### [INSTRUCTIONS TO FOLLOW]
Gather each line below that contains the word "from" and copy those lines out in full.
(PROVIDED DATA Opens)
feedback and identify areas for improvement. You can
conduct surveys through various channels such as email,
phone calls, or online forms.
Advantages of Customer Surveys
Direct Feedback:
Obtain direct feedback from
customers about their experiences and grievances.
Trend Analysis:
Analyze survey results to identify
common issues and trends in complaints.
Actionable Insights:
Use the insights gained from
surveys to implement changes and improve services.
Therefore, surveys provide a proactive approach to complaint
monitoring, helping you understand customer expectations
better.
(PROVIDED DATA Closes)
(PROVIDED DATA Opens)
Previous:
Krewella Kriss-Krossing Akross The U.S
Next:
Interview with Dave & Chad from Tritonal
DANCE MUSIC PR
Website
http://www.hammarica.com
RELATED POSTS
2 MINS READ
(PROVIDED DATA Closes)
(PROVIDED DATA Opens)
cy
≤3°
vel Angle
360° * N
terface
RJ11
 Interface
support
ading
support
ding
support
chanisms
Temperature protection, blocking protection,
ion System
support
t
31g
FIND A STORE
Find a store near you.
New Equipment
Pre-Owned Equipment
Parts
(PROVIDED DATA Closes)
### [EXERCISE OUTPUT]
Obtain direct feedback from
Use the insights gained from
Interview with Dave & Chad from Tritonal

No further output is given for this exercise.